/operations-software-druid_exporter

This is a mirror from https://gerrit.wikimedia.org. See https://www.mediawiki.org/wiki/Developer_access for contributing.

Primary LanguagePythonApache License 2.0Apache-2.0

Prometheus exporter for Druid (http://druid.io/)

Collects HTTP POST JSON data coming from Druid daemons and expose them formatted following the Prometheus standards.

Running

The easiest way to run druid_exporter is via a virtualenv:

  LC_ALL="en_US.UTF-8" LC_CTYPE="en_US.UTF-8" LC_ALL="en_US.UTF-8" virtualenv -p python3 .venv
  LC_ALL="en_US.UTF-8" LC_CTYPE="en_US.UTF-8" .venv/bin/python setup.py install
  .venv/bin/druid_exporter

By default metrics are exposed on TCP port 8000. Python 2 is not supported.

Druid versions supported

This exporter is forked from the Wikimedia foundation, now tested with druid 0.11.0 so it might not work as expected for newer versions.

How does it work?

Druid can be configured to emit metrics (JSON data) to a HTTP endpoint configured via the following runtime properties:

http://druid.io/docs/0.11.0/configuration/index.html#http-emitter-module

The druid prometheus exporter accepts HTTP POST data, inspects it and stores/aggregates every supported datapoint into a data structure. It then formats the data on the fly to Prometheus metrics when a GET /metrics is requested.

This exporter is supposed to be run on each host running a Druid daemon.

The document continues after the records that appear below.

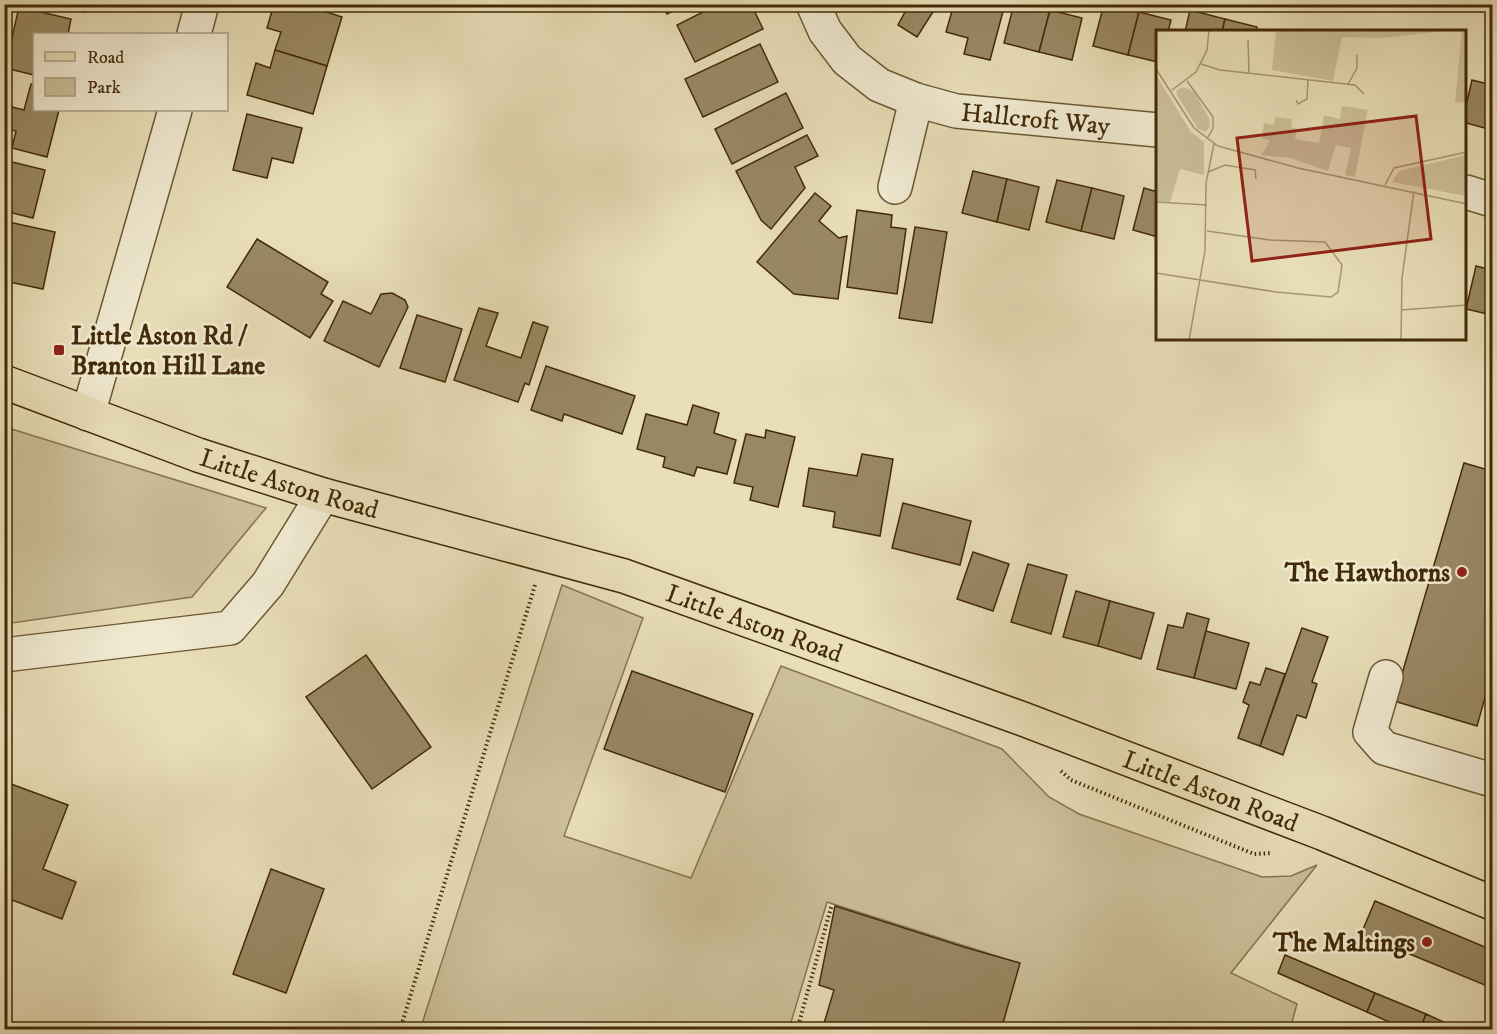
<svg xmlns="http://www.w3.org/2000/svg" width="1497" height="1034" font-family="'IM FELL DW Pica',serif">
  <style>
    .green { fill: #ccc09a; stroke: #887651; stroke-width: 1.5 }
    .building { fill: #998864; stroke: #432b08; stroke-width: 1.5 }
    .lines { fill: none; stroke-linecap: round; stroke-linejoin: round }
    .minor-casing { stroke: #6c5834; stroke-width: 36 }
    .major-casing { stroke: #432b08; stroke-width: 36 }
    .path { stroke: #432b08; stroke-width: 4; stroke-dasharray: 1.5 3; stroke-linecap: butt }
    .minor { stroke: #f0ead1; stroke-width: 33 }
    .major { stroke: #e8deb8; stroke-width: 33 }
    .poi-dot { fill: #8f2418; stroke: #f0ead1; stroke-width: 2 }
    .labels { text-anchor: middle; stroke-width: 5; stroke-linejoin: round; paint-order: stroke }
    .street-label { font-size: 26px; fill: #432b08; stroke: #f0ead1 }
    .poi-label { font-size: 26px; font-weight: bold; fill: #432b08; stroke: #f0ead1; text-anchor: end }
    .inset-road { fill: none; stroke: #a69672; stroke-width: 1.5 }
    .view { fill: #8f2418; fill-opacity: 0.15; stroke: #8f2418; stroke-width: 3 }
    .inset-edge { fill: none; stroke: #432b08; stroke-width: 3 }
  </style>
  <rect width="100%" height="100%" fill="#e8deb8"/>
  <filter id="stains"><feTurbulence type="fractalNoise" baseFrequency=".00333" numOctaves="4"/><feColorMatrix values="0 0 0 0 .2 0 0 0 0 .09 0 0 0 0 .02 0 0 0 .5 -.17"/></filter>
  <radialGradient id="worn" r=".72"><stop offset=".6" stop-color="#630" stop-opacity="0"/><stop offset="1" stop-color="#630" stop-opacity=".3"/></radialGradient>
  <g class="green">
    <polygon points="5,427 266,508 192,597 5,624"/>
    <polygon points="562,585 643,618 564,836 691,878 781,666 1002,749 1049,797 1079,814 1262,877 1291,876 1317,865 1231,973 1297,1004 1290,1029 1001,1029 1019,963 827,902 789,1029 420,1030"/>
  </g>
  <g class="building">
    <polygon points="52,4 86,4 84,12"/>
    <polygon points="274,4 302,4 342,17 327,66 275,50 281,32 267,28"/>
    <polygon points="662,4 687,4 667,14"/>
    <polygon points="719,4 751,4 763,29 695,62 677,25"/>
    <polygon points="893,4 938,4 917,37 898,25 905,12"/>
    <polygon points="954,4 1005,4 990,60 964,54 968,38 946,32"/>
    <polygon points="1014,4 1030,4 1050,10 1039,52 1004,43"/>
    <polygon points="1104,4 1139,12 1128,55 1093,46"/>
    <polygon points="19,7 71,19 68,34 34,34 34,75 5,68"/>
    <polygon points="1050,10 1082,18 1072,60 1039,52"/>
    <polygon points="1190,10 1225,19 1222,32 1185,32"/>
    <polygon points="1139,12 1171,20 1168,32 1158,32 1158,62 1128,55"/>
    <polygon points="1225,19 1257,27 1256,32 1222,32"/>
    <polygon points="760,44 778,82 703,117 685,79"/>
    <polygon points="275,50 327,66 313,114 247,95 256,63 270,68"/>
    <polygon points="1472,80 1492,85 1492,130 1466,123 1466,106"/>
    <polygon points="31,84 34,85 34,110 59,110 47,157 12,148 16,131 4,128 4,105 24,110"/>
    <polygon points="786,93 803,128 732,164 715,129"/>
    <polygon points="247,114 302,128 293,163 272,158 267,178 233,170"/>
    <polygon points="807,135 818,156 795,167 805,188 771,229 761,220 736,171"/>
    <polygon points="4,160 45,170 33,218 4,211"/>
    <polygon points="973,171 1007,179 997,222 962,213"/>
    <polygon points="1007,179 1039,187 1029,230 997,222"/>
    <polygon points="1057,180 1092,188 1081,231 1046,222"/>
    <polygon points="1092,188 1124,196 1114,239 1081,231"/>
    <polygon points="1144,188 1158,192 1158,237 1133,230"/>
    <polygon points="815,193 831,206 819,221 839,238 847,236 838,299 794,294 757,262"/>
    <polygon points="857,210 892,215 891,227 906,229 897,294 847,287"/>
    <polygon points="4,221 55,232 43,289 4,281"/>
    <polygon points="915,227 947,232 932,323 899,318"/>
    <polygon points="257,239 328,282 321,294 333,301 310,338 227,287"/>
    <polygon points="1476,266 1492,270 1492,315 1466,309"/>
    <polygon points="392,293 405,300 408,307 379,367 324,341 343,301 371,314 381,294"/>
    <polygon points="479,308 498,313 486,346 521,358 533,322 548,327 529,385 525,383 518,402 454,380"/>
    <polygon points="417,315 462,329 445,382 400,368"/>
    <polygon points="546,366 635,396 622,434 564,414 562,421 531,410"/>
    <polygon points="693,405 719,413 714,433 736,440 727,474 697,467 694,476 663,467 665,457 637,449 646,414 687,425"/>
    <polygon points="766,430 795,437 778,507 750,500 753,487 734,483 746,434 765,438"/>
    <polygon points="862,454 893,459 880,536 833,527 835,512 803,506 809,468 857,476"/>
    <polygon points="1464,463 1492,471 1492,673 1477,726 1394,701"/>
    <polygon points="903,503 971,521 960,565 892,548"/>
    <polygon points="973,552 1009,564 993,611 957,599"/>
    <polygon points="1028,564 1067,575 1051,634 1011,622"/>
    <polygon points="1076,591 1110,601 1098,646 1063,637"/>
    <polygon points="1110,601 1154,613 1141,659 1098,646"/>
    <polygon points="1187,613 1209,619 1194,678 1157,669 1168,625 1183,628"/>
    <polygon points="1302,628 1328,637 1312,682 1317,684 1306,718 1297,715 1283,755 1260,746"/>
    <polygon points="1206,631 1249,643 1236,689 1194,678"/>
    <polygon points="366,655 431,747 372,789 306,697"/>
    <polygon points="1266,668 1285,674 1260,746 1238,738 1249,705 1243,702 1250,682 1260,685"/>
    <polygon points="632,671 753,714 725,792 604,749"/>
    <polygon points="11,784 68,805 43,869 76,882 62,919 4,897 4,803"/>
    <polygon points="271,869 324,889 286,993 233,974"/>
    <polygon points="1375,901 1492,950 1492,988 1361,934"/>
    <polygon points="835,906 964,947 1020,963 1001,1030 822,1030 834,990 819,985"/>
    <polygon points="1285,955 1375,993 1367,1012 1278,973"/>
    <polygon points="1375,993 1426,1014 1420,1030 1407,1030 1367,1012"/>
    <polygon points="1426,1014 1461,1030 1420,1030"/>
  </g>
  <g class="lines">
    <g class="minor-casing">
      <g id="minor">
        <path id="s1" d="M813,4L825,31L847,60L879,85L916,100L956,111L1158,130"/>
        <polyline points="194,34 202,4"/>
        <polyline points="895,187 916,100"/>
        <polyline points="1466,192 1492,200"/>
        <polyline points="88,414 160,163 175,110"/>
        <polyline points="4,655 230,628 268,584 323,495"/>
        <polyline points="1386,677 1370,732 1384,748 1492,780"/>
      </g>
    </g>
    <g class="major-casing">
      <g id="major">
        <path id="s2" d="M4,382L198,455L323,495L624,576L1023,719L1322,833L1492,903"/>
      </g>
    </g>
    <g class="path">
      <polyline points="1061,771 1071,780 1254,854 1272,853"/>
      <polyline points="400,1030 535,585"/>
      <polyline points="797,1030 832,904"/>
    </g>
    <use href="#minor" class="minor"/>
    <use href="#major" class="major"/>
  </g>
  <g class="poi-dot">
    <rect x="53" y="344" width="12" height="12" rx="3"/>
    <circle cx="1462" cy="572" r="6"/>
    <circle cx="1427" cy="942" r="6"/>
  </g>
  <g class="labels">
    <g class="street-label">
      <text dy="9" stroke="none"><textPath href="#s1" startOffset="268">Hallcroft Way</textPath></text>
      <text dy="9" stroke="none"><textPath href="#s2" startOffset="303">Little Aston Road</textPath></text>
      <text dy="9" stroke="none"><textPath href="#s2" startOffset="789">Little Aston Road</textPath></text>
      <text dy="9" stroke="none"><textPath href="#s2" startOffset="1275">Little Aston Road</textPath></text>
    </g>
    <g class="poi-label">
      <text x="71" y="344" text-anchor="start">Little Aston Rd /<tspan x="71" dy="30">Branton Hill Lane</tspan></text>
      <text x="1450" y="581">The Hawthorns</text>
      <text x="1415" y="951">The Maltings</text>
    </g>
  </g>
  <g transform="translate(1156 30)">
    <rect width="310" height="310" fill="#e8deb8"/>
    <path d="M120,0H295L227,8L186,7L177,51L116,40ZM306,0H310V73L299,72ZM0,45L35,102L48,112V145L24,139L14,172L0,171ZM27,57L38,62L53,88L54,96L50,102L42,99L21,65L20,61ZM186,76L212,80L199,147L189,145L195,118L180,115L172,141L134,128L105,125L114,111L106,108L108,93L118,95L119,87L135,89L136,98L141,99L139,109L163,113L168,85L184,89ZM310,125V166L236,152L243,141Z" fill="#ccc09a"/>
    <path class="inset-road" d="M92,10L93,43M45,34L64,40L199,55L208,64M0,39L38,98L62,116L142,138L311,174M31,51L57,87V98L51,109M192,54L201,38V25M16,60L40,42L51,20L53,0M140,70L142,74L151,69L152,50M52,142L69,135L99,140L100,149M229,155L238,138L311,122M0,172L51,175M0,243L120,262L175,267L182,262L186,235L169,212L114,210L51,201M245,280L311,275M33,310L49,221L50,153L58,114M245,310L246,248L258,161"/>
    <path class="view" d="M260,86L275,209L96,231L81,108Z"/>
    <rect width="310" height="310" class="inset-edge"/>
  </g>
  <rect width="1497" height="1034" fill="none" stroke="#e8deb8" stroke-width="24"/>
  <rect x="6" y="6" width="1485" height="1022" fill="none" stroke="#432b08" stroke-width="3"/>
  <rect x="12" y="12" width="1473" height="1010" fill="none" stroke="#432b08" stroke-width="1.5"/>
  <rect x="33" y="33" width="195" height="78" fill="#f0ead1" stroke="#ab9e81" stroke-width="1.5"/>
  <rect x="45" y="52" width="30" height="9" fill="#e8deb8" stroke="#ab9e81" stroke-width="1.5"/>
  <text x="87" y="63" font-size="18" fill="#432b08">Road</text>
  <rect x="45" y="78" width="30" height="18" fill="#ccc09a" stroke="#ab9e81" stroke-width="1.5"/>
  <text x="87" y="93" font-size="18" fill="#432b08">Park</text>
  <rect width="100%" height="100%" filter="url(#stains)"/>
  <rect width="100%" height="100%" fill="url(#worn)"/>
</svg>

Supported metrics and labels

Broker, Historical (histograms)

  • query/time [datasource]
  • query/bytes [datasource]
  • query/cache/total/numEntries
  • query/cache/total/sizeBytes
  • query/cache/total/hits
  • query/cache/total/misses
  • query/cache/total/evictions
  • query/cache/total/timeouts
  • query/cache/total/errors

Historical, Coordinator (counters)

  • segment/max [datasource]
  • segment/count [datasource]

Historical (counters)

  • segment/used [datasource]
  • segment/scan/pending

Coordinator (counters)

  • segment/assigned/count [tier]
  • segment/moved/count [tier]
  • segment/dropped/count [tier]
  • segment/deleted/count [tier]
  • segment/unneeded/count [tier]
  • segment/overShadowed/count
  • segment/loadQueue/failed [server]
  • segment/loadQueue/count [server]
  • segment/dropQueue/count [server]
  • segment/size [datasource]
  • segment/unavailable/count [datasource]
  • segment/underReplicated/count [datasource, tier]

Peon (counters)

  • query/time [datasource]
  • query/bytes [datasource]
  • ingest/events/thrownAway [dataSource]
  • ingest/events/unparseable [dataSource]
  • ingest/events/processed [dataSource]
  • ingest/rows/output [dataSource]
  • ingest/persists/count [dataSource]
  • ingest/persists/failed [dataSource]
  • ingest/handoff/failed [dataSource]
  • ingest/handoff/count [dataSource]

Realtime metrics have been tested only when emitted by Peons, since the Wikimedia use case (for the moment) is to use Tranquillity rather than Real Time nodes.

Please check the following document for more info: http://druid.io/docs/0.11.0/operations/metrics.html

Added JVM metrics, since we already have a JVM metrics exporter in place.